It wouldn’t surprise anyone if they were told that the rich have more influence on government than the rest of us. Some scholars in the U.S. have gone further than assume this, they have actually measured it, and the results are intriguing.
Professor Martin Gilens of Princeton University, writing in the Public Opinion Quarterly, says, “when Americans with different income levels differ in their policy preferences, actual policy outcomes strongly reflect the preferences of the most affluent but bear virtually no relationship to the preferences of poor or middle-income Americans.” He goes on to conclude, “Although perfect political equality is an unrealistic goal, representational biases of this magnitude call into question the very democratic character of our society.”
Professor Gilens applied a detailed statistical analysis to quantify the results of a variety of policy questions asked of Americans in surveys taken between 1981 and 2002. Responders, categorized by income, education, race, sex age and partisan politics, were asked whether they supported or opposed such issues as raising the minimum wage, sending troops to Haiti, allowing gays to serve in the military, requiring employers to provide health care, and so on.
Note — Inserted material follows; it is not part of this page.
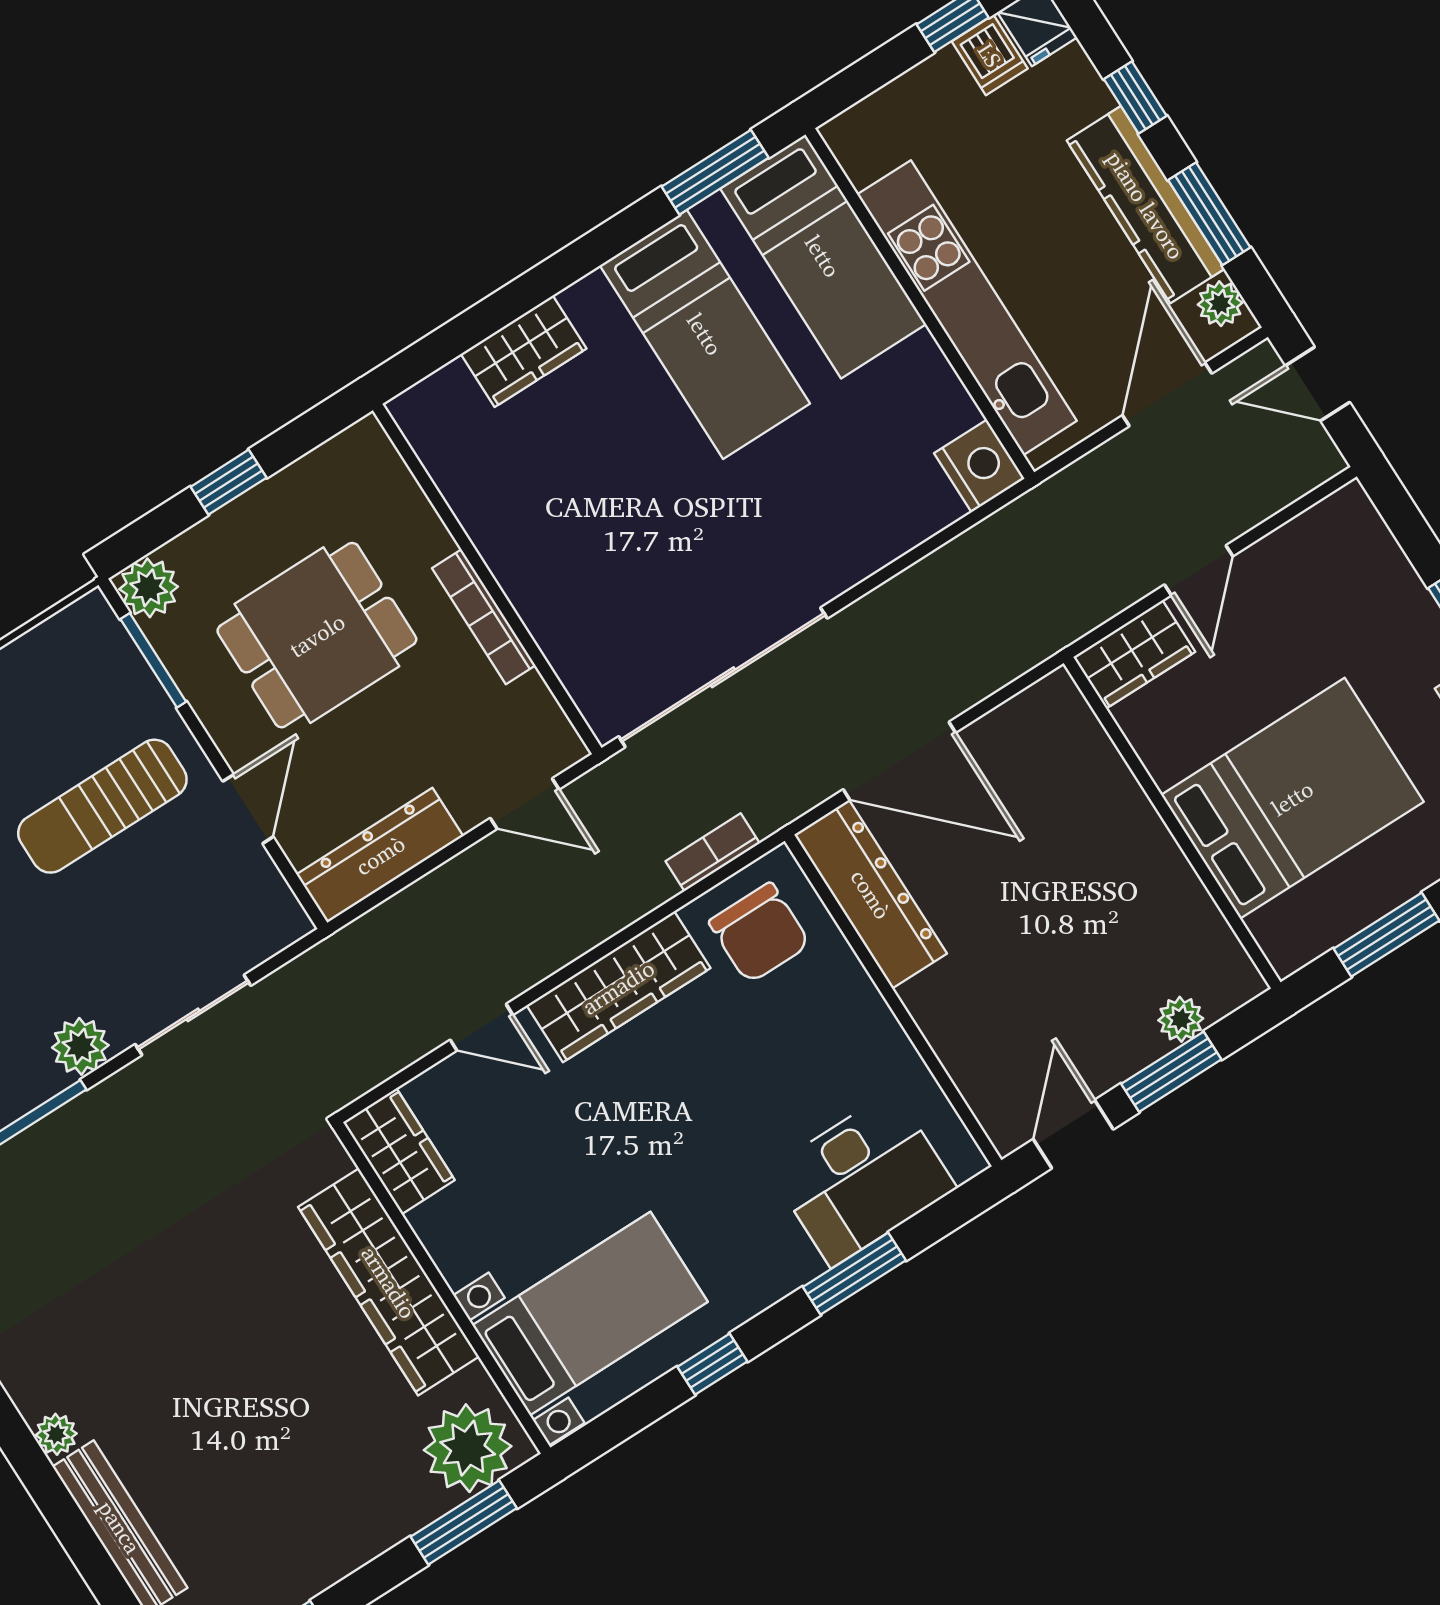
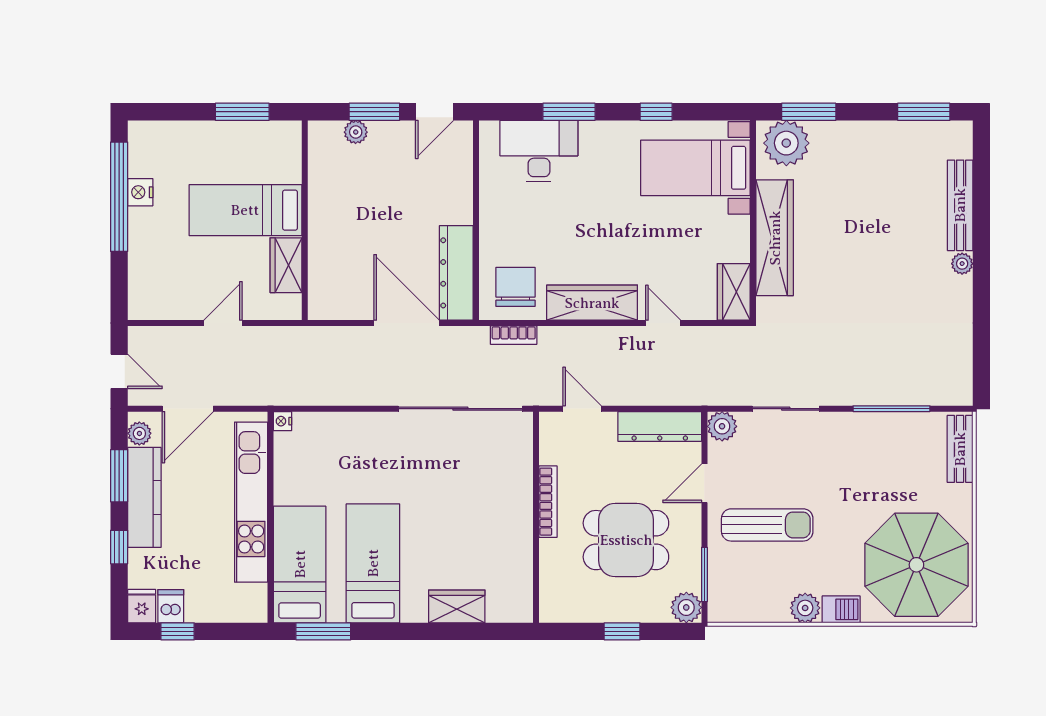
nightstand: (979, 466) -> (282, 421), width x0.53, depth x0.56
wardrobe: (1134, 654) -> (286, 265), moved, turned -90
bed: (1292, 798) -> (245, 210), width x0.67
plant: (80, 1046) -> (722, 426), moved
Note was taken of whether the policy change occurred or not.
Gilens work substantiated a number of previous studies. In an article published in the Cambridge Journals, based on the construction of several “Material Power Indices,” Jeffery Winters and Benjamin Page of Northwestern University reported that “the wealthiest Americans may exert vastly greater political influence than average citizens and that a very small group of the wealthiest (perhaps the top tenth of 1 percent) may have sufficient power to dominate policy in certain key areas.”
Page and Lawrence Jacobs from the University of Minnesota wrote in the American Political Science Review that “The results of cross-sectional and time-lagged analyses suggest that U.S. foreign policy is most heavily and consistently influenced by internationally oriented business leaders, followed by experts (who, however, may themselves be influenced by business).”
A study by Princeton’s Larry Bartels found that on issues such as civil rights, the minimum wage, government spending and abortion, U.S. senators “appear to be considerably more responsive to the opinions of affluent constituents than to the opinions of middle-class constituents, while the opinions of constituents in the bottom third of the income distribution have no apparent statistical effect on their senators’ roll call votes.”
What these scholars are describing with their scientific analyses is more of a plutocracy, or perhaps oligarchy, than a democracy. They are saying, in effect, that when you bring out the yardsticks, American democracy doesn’t measure up. Does ours, I wonder? We await the analyses.